Problem set →
- A) According to the wheat market report, at what level did the USDA estimate world wheat stocks in its monthly supply-demand report?
- B) Write the next part of the wheat market report, picking up after its final sentence.

:: Text provided ::

SINGAPORE: Chicago wheat bounced off a two-month low to rise for the first time in four sessions on Thursday, although a US government forecast of higher world supplies limited gains, while corn and soybeans lost ground.
The most-active wheat contract on the Chicago Board of Trade (CBOT) added 0.1% to $8.07 a bushel, as of 0250 GMT, after dropping to its lowest since Sept. 6 at $8.05-1/4 a bushel.
Corn lost 0.1% to $6.63-1/2 a bushel and soybeans gave up 0.1% to $14.50-/4 a bushel.
The US Department of Agriculture (USDA), in its monthly supply-demand report, estimated world wheat stocks at 267.82 million tonnes, up slightly from its October outlook of 267.54 million. Analysts had expected a small drop to 266.52 million.
“The uncertainty over whether or not Russia will extend the export corridor deal beyond Nov. 19 deadline may help provide some support,” Hightower said in a report. “In addition, the Rosario Grain Exchange lower their production estimate for Argentina wheat,” which is supportive of prices.
Top UN officials will meet a senior Russian delegation in Geneva on Friday to discuss extending the Ukraine Black Sea grain export deal and efforts to smooth shipments of Russian food and fertilizers to global markets, the United Nations said.
Argentina’s 2022/23 wheat harvest forecast was further cut to 11.8 million tonnes from 13.7 million tonnes previously, the Rosario grains exchange said on Wednesday, warning it could fall further amid a protracted drought that is hammering farmers.

:::
:: Given data ::

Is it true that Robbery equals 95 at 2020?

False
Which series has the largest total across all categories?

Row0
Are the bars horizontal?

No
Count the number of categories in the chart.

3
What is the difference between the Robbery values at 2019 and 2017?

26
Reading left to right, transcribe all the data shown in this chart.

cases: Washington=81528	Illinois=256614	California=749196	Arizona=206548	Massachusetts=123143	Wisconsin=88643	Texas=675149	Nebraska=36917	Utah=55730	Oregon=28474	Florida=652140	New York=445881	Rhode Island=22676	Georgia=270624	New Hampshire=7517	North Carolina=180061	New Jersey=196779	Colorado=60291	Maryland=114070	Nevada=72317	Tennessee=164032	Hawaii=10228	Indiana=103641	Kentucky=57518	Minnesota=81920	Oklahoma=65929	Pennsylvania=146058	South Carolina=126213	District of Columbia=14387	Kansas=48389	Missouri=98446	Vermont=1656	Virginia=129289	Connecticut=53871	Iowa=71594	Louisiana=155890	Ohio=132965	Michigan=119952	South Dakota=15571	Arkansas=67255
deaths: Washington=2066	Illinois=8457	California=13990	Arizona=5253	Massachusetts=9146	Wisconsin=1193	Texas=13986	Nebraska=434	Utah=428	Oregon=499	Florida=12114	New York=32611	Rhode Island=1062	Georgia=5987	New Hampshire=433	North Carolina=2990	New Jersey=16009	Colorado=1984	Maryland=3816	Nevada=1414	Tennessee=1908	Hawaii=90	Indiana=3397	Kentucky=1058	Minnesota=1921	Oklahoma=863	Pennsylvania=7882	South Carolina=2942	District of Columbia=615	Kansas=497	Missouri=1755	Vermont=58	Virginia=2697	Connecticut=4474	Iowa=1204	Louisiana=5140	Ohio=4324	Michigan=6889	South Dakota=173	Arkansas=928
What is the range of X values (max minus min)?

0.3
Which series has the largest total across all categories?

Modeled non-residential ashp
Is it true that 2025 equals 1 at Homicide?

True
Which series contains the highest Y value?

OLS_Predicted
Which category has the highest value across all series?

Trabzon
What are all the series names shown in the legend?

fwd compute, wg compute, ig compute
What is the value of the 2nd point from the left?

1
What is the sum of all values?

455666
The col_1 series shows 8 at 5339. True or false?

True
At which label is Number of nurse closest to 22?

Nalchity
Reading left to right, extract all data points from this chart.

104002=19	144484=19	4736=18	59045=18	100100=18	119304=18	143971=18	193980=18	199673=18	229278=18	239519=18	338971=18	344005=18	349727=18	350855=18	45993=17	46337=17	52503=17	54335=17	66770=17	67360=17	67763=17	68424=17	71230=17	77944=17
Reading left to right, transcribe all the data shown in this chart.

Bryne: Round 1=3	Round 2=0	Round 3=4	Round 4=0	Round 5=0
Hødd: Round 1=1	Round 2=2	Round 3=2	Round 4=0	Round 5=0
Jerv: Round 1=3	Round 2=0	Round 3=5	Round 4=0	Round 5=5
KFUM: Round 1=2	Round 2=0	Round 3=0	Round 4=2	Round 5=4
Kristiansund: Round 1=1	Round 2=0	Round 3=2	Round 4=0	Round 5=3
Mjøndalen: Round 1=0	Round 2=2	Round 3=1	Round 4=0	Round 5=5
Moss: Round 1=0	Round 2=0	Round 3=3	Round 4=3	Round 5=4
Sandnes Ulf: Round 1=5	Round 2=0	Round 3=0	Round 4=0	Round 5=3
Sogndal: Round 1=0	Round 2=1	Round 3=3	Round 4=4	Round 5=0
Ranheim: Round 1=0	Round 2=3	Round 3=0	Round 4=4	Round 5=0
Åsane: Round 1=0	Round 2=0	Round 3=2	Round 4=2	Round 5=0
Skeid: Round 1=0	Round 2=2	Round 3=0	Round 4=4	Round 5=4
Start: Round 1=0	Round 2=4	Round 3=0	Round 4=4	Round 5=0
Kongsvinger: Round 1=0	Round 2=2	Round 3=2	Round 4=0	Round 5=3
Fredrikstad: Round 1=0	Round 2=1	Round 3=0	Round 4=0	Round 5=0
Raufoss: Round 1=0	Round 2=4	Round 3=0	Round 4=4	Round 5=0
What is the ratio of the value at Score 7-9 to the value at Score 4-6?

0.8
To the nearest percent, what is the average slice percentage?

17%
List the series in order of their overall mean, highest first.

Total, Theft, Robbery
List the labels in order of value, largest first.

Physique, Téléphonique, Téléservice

:::

Answers for the exercise →
- A) 267.82 million tonnes

- B)
US corn and soybean inventories will be bigger than previously thought as yields of both crops increased from earlier estimates, the USDA said in its report on Wednesday.
The agency pegged the US corn crop at 13.930 billion bushels, based on an average yield of 172.3 bushels per acre.
The soybean harvest was seen at 4.346 billion bushels, with a yield of 50.2 bushels per acre. Last month, the agency estimated corn crop at 13.895 billion bushels, with a yield of 171.9 bushels per acre, and soybean crop at 4.313 billion bushels, with a yield of 49.8 bushels per acre.
The overhang of concerns about Mexican demand for US corn continues after government statements against biotech crops and Chinese demand for US soybeans amid Beijing’s COVID-19 restrictions.
Commodity funds were net sellers of CBOT wheat, corn and soymeal futures contracts on Wednesday, and net buyers of soybean and soyoil futures, traders said.